Suis-je en train de pécher par orgueil ? Probablement. J’ai, à l’égard de mon boulot, une fierté immense, qui brûle. Moi, le complexé par nature, l’imposteur perpétuel, l’incapable, je ne me sens jamais aussi important que lorsque j’entends que je suis prof. Et je pense que cet orgueil est essentiel. Pour protéger nos mômes et ce qu’on leur met dans la tête, pour montrer que oui, le savoir et l’éducation sont des ressources infiniment précieuses.
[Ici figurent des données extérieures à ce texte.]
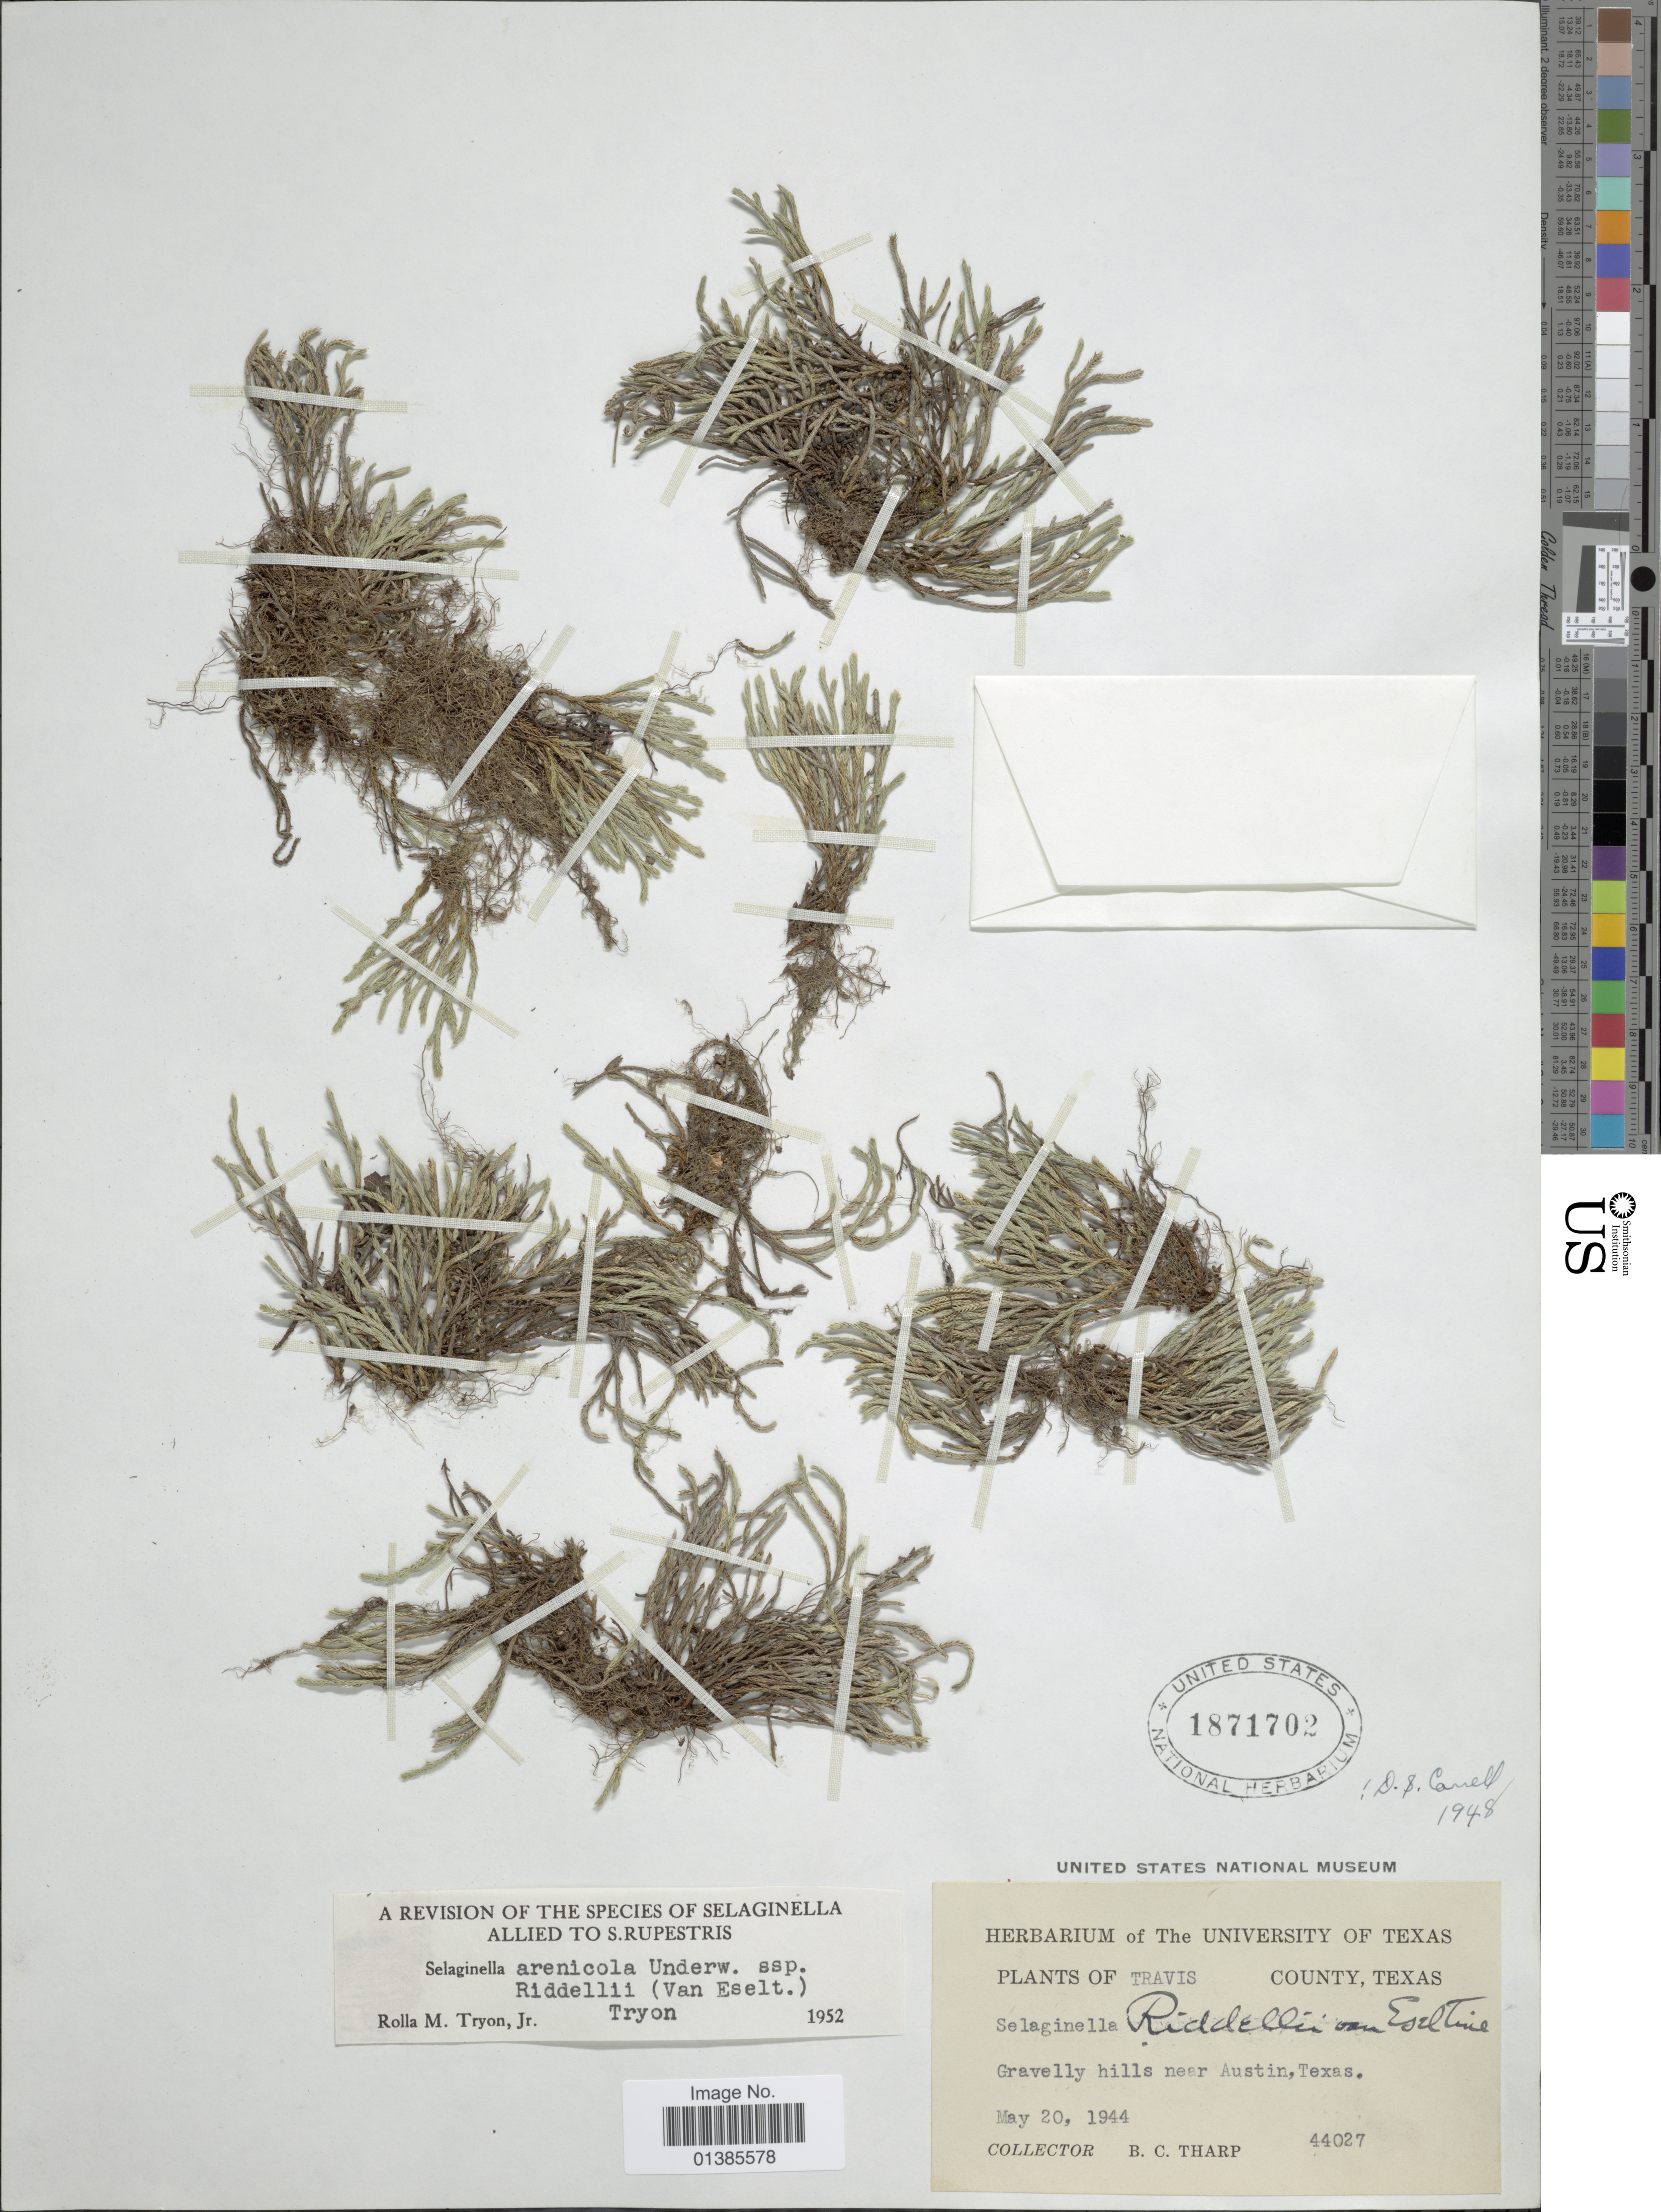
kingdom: Plantae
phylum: Tracheophyta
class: Lycopodiopsida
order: Selaginellales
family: Selaginellaceae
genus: Selaginella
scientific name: Selaginella arenicola subsp. riddellii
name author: (Van Eselt.) R.M. Tryon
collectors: B. C. Tharp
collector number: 44027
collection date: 1944-05-20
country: United States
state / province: Texas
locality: Travis County. Gravelly hills near Austin.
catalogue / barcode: US 1871702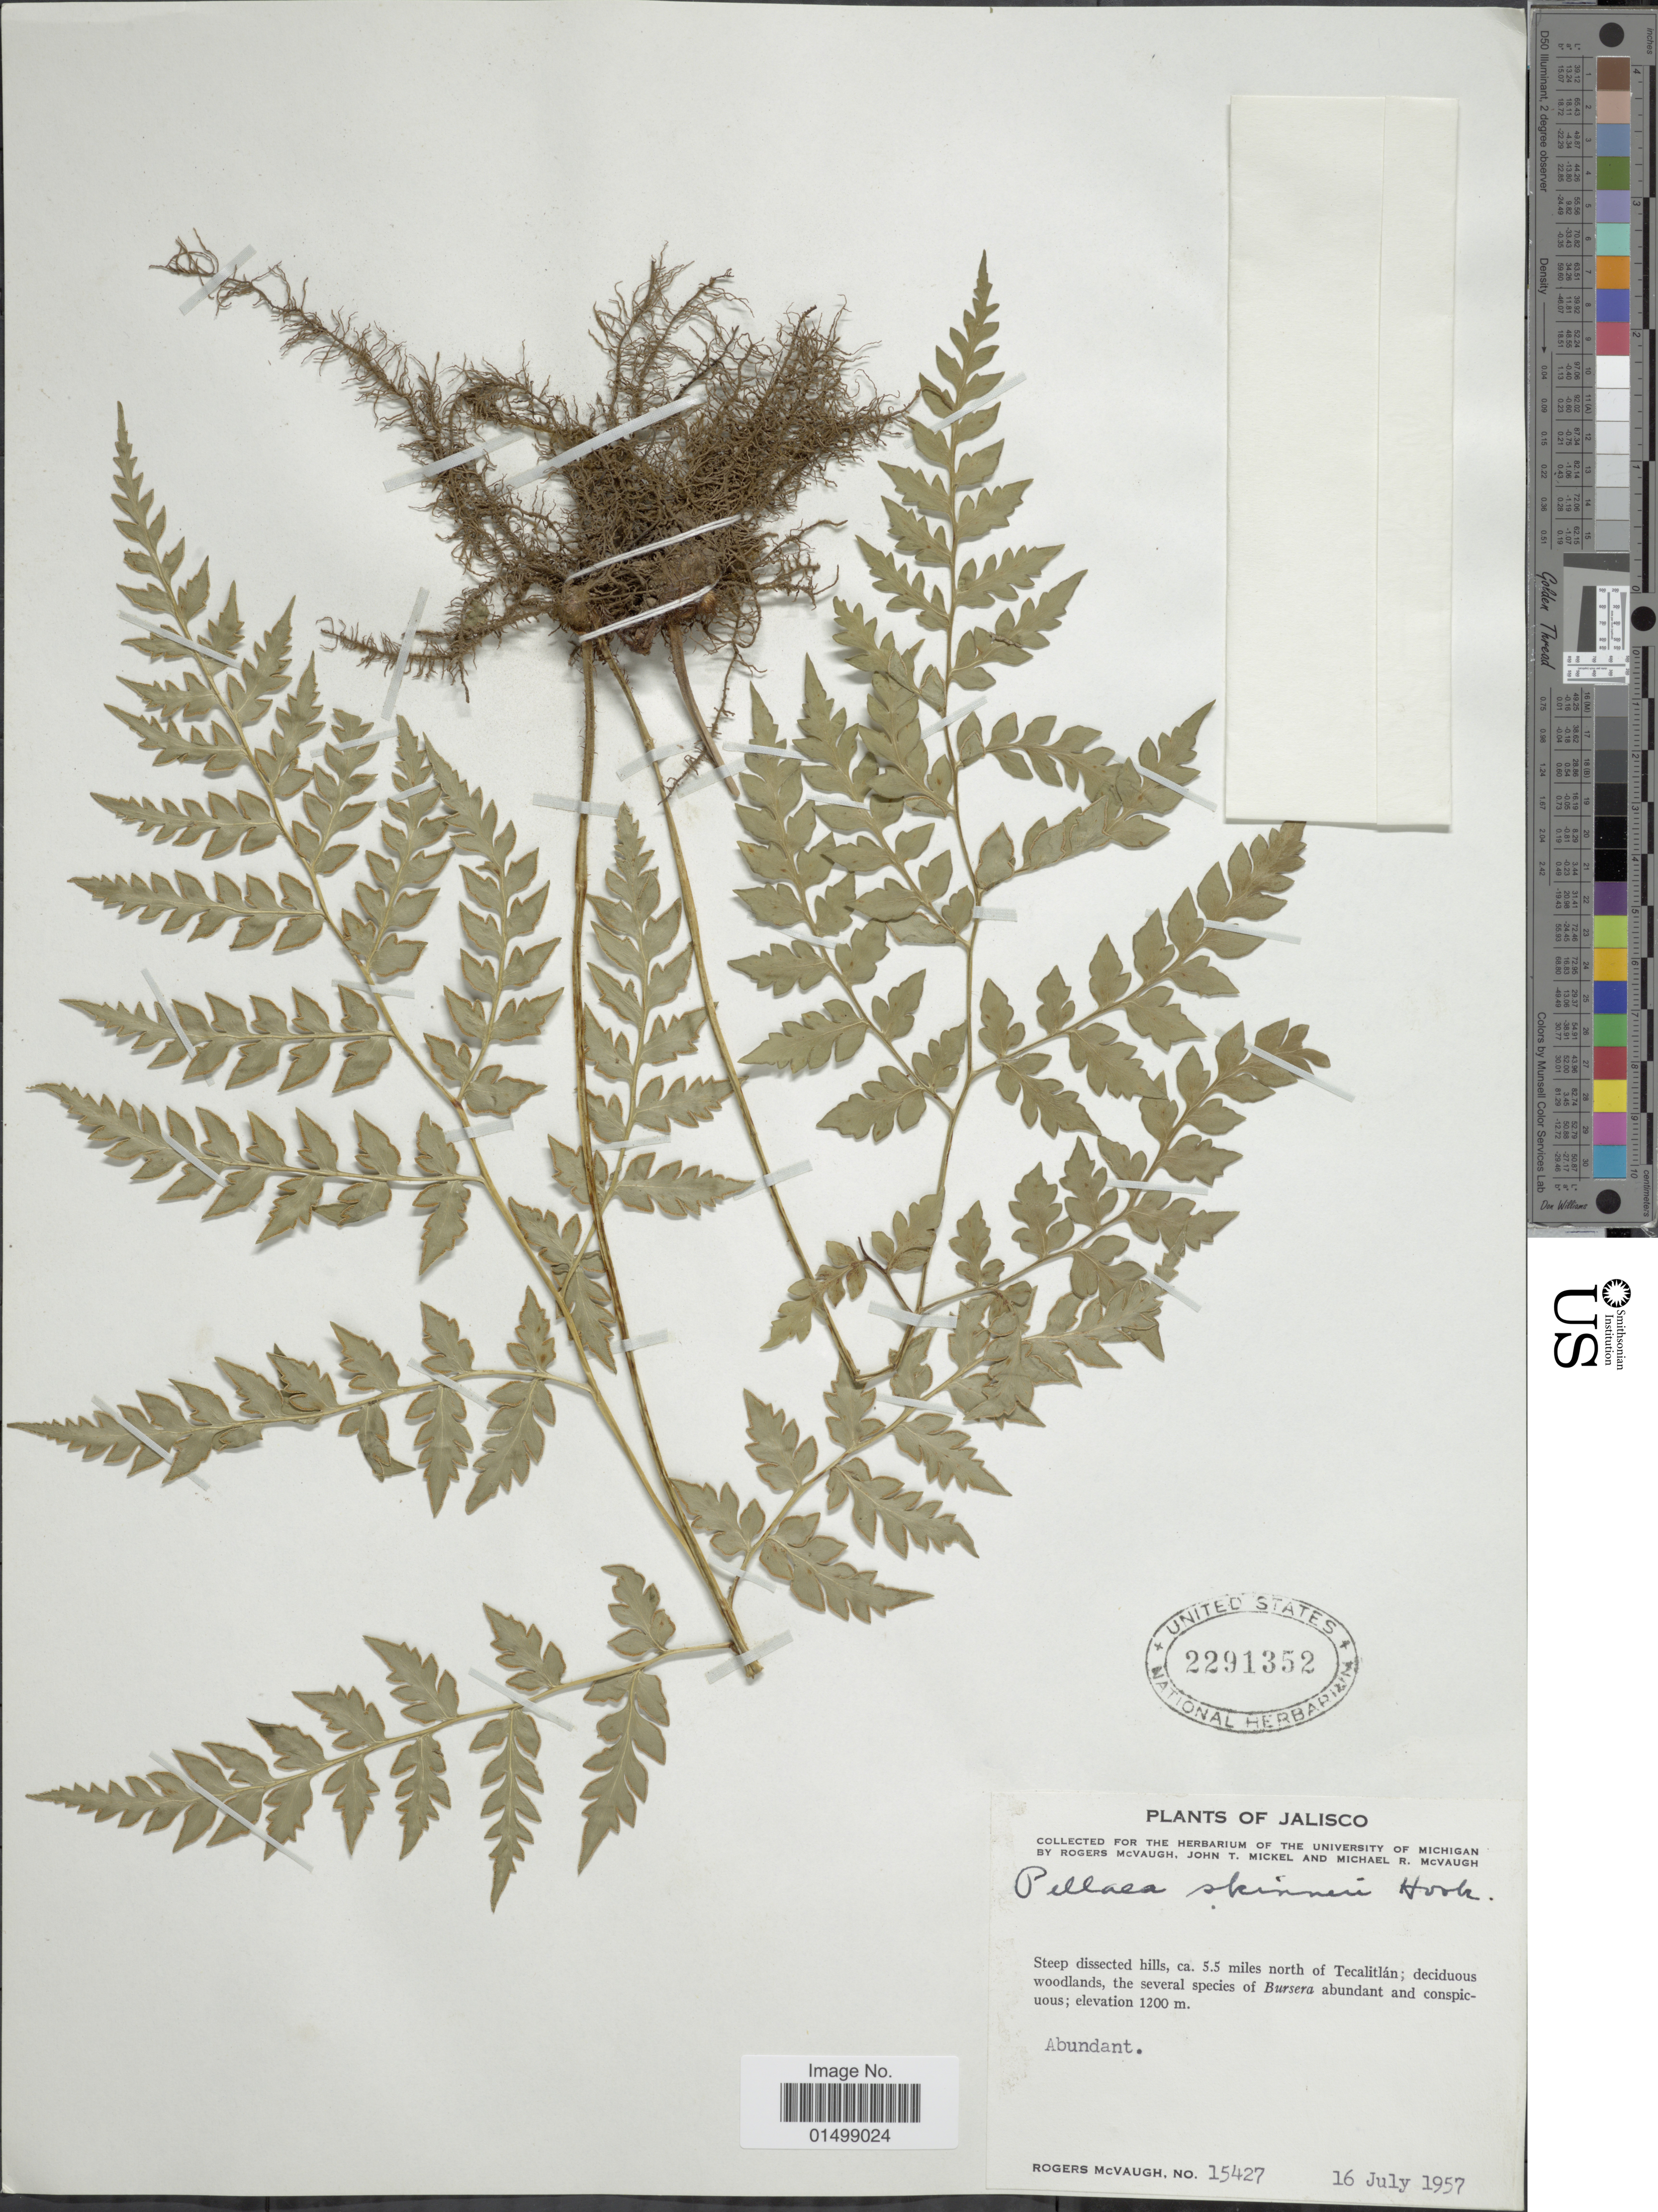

Quand bien même on ne les voit pas, quand bien même on ne peut en faire le bilan. Et ça, c’est l’aporie qui rend dingue nombre de nos responsables. Nous travaillons sur un temps long. Infiniment soumis à des éléments extérieurs. Impossible de savoir si la méthode mise en place il y a trois ou même cinq ans portera ses fruits chez un adulte. Nous sommes un pari sur l’avenir.
Et ça cadre mal avec notre monde de l’urgence.
Alors oui, mon orgueil, et celui de nombre de collègues, est un rempart. Contre de gros doigts qui aimeraient qu’on soit compétitifs, concrets. Et qu’on baisse la tête.